Tickets will go on sale on Disneyland's website tomorrow no earlier than 9am Pacific Time to Magic Key holders for the first of two Disneyland After Dark events in 2023: seven nights of "Sweethearts' Nite" in January and February, and two nights of a new "Princess Nite" event in March. Tickets will go on sale to the public starting Wednesday, December 14, again, no earlier than 9am.
After-hours, hard-ticket parties such as Disneyland After Dark allow theme parks to expand their capacities by effectively adding dates to the calendar. Universal officials have called Halloween Horror Nights their "13th month" due to all the extra operating sessions - and corresponding ticket sales - that special event provides. Disney has its own holiday parties in Orlando and Anaheim, but Disneyland After Dark - and the corresponding Disney After Hours at Walt Disney World in Florida - allow Disney to expand its operating calendar beyond the Halloween and Christmas holiday seasons.
With Disney seemingly able to raise prices at will and keep its parks filled, demand clearly continues to run ahead of supply for the Disney theme parks. Adding capacity by expanding parks' footprints or replacing lower-capacity older attractions with higher capacity newer ones can cost millions or even billions of dollars and take years to complete. But adding after-hours events allows parks to sell more tickets and welcome more visitors quickly while making more money up front. That makes these types of events perhaps the best short-term solution to Disney's long-term capacity problems.
Disneyland After Dark tickets will start at $129 per guest, which makes them more expensive than a regular one-day ticket to Disneyland on some event dates. But Disneyland is promoting After Dark as more limited-capacity events with special programming (most character meets) and a green light for adults to wear character costumes (within some limits). That makes these events more appealing than a daily visit to some fans.
If all Disneyland After Dark tickets end up going to Magic Key holders, then the events won't have any value in extending park availability to more casual Disney fans. But if Disneyland could add enough of these events, perhaps it could get to the point where local Disneyland fans could buy tickets to some after-hours event nights on a walk-up basis, rather than hoping to get lucky in the online sales lottery, as it usually the case with such events now. And that could mean we finally would have gotten the point where Disney would have reached the limit of its pricing power on Disneyland admissions.
Wishful thinking? Maybe. And, of course, after-hours event nights usually mean earlier closing hours for Disneyland or Disney California Adventure, since there are few early-close nights on their calendars anymore. So not all the capacity added for these events is on top of regular park capacity. Some of it is a swap at the expense of regular ticket holders, at least until Disneyland has the ability to staff its parks for overnight operation into the post-midnight hours for more of these events.

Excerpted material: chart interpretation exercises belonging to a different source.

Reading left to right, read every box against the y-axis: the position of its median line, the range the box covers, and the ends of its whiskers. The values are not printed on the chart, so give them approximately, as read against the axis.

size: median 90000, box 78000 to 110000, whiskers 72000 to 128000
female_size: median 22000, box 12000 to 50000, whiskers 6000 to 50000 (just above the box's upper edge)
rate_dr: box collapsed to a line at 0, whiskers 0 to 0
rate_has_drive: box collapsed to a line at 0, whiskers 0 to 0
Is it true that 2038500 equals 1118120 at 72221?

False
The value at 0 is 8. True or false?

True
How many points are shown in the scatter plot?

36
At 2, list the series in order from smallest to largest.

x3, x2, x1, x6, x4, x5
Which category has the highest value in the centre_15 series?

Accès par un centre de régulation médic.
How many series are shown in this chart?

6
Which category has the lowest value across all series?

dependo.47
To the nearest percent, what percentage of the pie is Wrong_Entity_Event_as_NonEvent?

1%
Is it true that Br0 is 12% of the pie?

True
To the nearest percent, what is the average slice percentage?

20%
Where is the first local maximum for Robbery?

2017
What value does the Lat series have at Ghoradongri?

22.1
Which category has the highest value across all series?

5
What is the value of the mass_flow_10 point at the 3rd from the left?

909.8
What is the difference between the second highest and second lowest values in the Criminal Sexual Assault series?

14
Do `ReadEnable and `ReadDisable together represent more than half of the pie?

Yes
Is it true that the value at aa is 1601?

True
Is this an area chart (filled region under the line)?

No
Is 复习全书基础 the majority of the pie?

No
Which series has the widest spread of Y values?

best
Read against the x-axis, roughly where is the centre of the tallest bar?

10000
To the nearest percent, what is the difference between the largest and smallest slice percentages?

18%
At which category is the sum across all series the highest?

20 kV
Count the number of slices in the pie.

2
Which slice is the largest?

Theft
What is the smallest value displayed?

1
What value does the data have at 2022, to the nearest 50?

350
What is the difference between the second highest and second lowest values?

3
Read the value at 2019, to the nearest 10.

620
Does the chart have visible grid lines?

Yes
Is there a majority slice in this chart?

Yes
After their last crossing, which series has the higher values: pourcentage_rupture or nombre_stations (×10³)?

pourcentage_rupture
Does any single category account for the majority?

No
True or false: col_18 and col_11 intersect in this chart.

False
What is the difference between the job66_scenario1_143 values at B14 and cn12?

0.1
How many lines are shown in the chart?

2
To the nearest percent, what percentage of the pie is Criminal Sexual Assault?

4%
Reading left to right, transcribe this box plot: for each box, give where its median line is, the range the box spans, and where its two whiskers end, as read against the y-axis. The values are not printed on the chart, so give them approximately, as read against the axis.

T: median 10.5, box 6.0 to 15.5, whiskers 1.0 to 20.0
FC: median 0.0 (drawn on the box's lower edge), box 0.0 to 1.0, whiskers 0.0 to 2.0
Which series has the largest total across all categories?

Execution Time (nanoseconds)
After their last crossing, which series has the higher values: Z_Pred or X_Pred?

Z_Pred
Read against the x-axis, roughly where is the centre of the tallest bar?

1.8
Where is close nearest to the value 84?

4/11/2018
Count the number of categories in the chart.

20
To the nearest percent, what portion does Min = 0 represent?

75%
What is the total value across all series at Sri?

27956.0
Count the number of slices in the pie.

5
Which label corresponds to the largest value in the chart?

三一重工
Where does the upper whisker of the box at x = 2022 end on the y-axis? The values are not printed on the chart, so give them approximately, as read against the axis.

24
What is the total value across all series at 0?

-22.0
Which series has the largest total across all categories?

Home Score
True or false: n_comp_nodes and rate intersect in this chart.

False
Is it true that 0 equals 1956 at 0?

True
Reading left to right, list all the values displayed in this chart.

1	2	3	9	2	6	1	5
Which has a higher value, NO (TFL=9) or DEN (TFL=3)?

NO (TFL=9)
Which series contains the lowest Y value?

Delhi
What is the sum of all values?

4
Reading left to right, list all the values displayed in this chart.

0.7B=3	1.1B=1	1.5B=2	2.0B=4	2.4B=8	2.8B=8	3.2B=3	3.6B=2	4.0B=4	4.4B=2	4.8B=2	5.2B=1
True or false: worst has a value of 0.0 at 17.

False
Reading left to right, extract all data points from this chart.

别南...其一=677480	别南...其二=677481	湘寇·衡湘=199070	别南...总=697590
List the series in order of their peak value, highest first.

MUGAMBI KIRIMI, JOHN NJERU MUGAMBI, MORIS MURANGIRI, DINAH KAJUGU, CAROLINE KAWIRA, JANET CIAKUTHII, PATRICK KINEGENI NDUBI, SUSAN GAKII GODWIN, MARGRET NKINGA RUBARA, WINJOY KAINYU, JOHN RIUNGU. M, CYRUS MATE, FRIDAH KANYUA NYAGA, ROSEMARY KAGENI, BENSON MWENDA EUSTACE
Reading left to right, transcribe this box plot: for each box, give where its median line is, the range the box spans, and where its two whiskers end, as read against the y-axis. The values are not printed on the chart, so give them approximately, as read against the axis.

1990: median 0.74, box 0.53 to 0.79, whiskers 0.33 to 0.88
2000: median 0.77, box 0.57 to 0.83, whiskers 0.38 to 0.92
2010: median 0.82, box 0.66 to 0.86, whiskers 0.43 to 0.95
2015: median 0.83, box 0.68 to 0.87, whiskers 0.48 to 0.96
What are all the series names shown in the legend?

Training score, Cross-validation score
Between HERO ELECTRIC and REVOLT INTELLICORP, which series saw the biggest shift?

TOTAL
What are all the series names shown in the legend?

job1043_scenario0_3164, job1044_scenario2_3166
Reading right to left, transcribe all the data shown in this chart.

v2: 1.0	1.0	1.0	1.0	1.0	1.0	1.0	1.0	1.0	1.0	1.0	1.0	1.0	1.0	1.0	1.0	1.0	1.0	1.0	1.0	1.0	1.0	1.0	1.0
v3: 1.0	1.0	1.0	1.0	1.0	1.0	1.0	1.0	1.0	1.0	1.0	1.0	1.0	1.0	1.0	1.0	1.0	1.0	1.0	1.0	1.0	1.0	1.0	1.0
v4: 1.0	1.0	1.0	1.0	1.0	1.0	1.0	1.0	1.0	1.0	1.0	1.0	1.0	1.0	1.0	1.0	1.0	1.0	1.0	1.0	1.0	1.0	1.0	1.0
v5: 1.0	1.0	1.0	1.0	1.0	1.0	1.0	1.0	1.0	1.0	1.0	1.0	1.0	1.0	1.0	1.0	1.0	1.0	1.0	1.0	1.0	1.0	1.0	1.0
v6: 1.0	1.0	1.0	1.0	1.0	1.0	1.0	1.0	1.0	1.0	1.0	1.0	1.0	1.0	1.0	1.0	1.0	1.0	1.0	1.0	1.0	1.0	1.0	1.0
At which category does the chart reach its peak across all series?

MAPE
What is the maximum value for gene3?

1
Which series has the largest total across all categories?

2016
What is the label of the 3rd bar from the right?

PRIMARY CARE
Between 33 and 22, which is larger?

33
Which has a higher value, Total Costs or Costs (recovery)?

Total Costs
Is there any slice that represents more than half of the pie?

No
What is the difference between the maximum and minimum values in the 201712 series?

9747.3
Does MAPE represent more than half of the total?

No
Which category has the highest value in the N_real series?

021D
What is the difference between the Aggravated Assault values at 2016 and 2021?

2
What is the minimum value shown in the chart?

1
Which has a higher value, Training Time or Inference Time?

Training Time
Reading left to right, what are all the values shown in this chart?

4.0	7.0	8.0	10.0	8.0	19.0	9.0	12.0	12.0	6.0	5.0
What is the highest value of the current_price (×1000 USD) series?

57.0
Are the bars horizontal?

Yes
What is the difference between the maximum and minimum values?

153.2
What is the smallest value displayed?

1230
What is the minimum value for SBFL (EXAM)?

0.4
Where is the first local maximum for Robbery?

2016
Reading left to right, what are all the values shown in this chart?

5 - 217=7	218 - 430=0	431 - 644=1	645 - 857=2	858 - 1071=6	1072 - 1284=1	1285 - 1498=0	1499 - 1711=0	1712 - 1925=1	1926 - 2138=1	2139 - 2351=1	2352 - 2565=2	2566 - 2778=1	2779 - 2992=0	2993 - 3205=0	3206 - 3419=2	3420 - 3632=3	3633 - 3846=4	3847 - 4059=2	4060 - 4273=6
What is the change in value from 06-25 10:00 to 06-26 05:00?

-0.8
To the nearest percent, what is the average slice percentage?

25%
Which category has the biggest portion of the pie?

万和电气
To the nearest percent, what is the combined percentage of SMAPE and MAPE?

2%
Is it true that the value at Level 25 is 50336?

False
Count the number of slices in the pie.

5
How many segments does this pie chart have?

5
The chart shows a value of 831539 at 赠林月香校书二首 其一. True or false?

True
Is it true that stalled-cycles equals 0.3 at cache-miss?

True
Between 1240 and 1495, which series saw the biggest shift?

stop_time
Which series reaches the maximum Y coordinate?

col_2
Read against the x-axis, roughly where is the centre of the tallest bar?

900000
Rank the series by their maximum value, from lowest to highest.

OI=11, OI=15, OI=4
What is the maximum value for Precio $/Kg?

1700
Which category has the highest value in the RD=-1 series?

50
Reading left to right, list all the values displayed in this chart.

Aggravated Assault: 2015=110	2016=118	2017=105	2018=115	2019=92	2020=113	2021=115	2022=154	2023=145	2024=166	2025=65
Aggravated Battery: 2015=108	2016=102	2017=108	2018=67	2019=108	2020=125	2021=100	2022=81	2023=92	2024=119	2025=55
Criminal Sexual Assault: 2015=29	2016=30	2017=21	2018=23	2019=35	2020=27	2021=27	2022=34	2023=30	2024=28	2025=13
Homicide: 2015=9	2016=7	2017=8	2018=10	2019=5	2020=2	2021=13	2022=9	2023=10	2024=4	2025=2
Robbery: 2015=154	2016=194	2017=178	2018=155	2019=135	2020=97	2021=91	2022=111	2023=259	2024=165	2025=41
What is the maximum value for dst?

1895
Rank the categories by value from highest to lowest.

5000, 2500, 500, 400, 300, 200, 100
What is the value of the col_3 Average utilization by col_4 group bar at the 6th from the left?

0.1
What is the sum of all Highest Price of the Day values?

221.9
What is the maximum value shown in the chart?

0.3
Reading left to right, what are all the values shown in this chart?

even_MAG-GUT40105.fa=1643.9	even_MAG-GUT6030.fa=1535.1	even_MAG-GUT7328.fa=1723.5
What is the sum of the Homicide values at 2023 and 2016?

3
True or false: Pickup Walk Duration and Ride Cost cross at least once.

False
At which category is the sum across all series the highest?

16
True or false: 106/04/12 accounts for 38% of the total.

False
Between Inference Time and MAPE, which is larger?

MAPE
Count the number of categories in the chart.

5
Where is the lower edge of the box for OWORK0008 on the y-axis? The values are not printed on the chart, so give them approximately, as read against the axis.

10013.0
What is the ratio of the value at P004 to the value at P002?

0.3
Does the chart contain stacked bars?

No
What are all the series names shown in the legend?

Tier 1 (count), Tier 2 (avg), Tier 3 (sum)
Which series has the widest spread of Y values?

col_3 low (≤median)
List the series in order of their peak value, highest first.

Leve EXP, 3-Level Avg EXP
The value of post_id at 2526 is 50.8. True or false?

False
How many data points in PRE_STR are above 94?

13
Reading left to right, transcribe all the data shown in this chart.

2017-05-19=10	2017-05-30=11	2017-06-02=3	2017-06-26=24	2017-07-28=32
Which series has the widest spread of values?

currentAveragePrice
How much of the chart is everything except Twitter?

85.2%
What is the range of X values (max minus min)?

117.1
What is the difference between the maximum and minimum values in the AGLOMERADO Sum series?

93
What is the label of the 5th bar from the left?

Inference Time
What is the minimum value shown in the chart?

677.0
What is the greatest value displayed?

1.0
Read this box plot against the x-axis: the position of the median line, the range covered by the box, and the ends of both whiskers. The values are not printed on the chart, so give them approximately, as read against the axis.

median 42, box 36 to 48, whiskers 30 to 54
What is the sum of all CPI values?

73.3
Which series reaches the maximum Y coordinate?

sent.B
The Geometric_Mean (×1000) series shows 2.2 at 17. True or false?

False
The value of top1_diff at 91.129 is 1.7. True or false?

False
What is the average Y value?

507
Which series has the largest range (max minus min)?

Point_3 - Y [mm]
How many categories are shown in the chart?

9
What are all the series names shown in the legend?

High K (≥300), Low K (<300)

But in theory, extending park operations by day-parting provides the easiest, cheapest, and fastest way for a theme park to expand its capacity and meet unmet demand for admissions. If Disneyland prices are not to continue rising to the point where only wealthy Californians and tourists may hope to visit, after-hours events may provide part of the solution for making Disneyland more accessible and appealing to more visitors.
What would you like to see Disneyland do next with its after-hours events?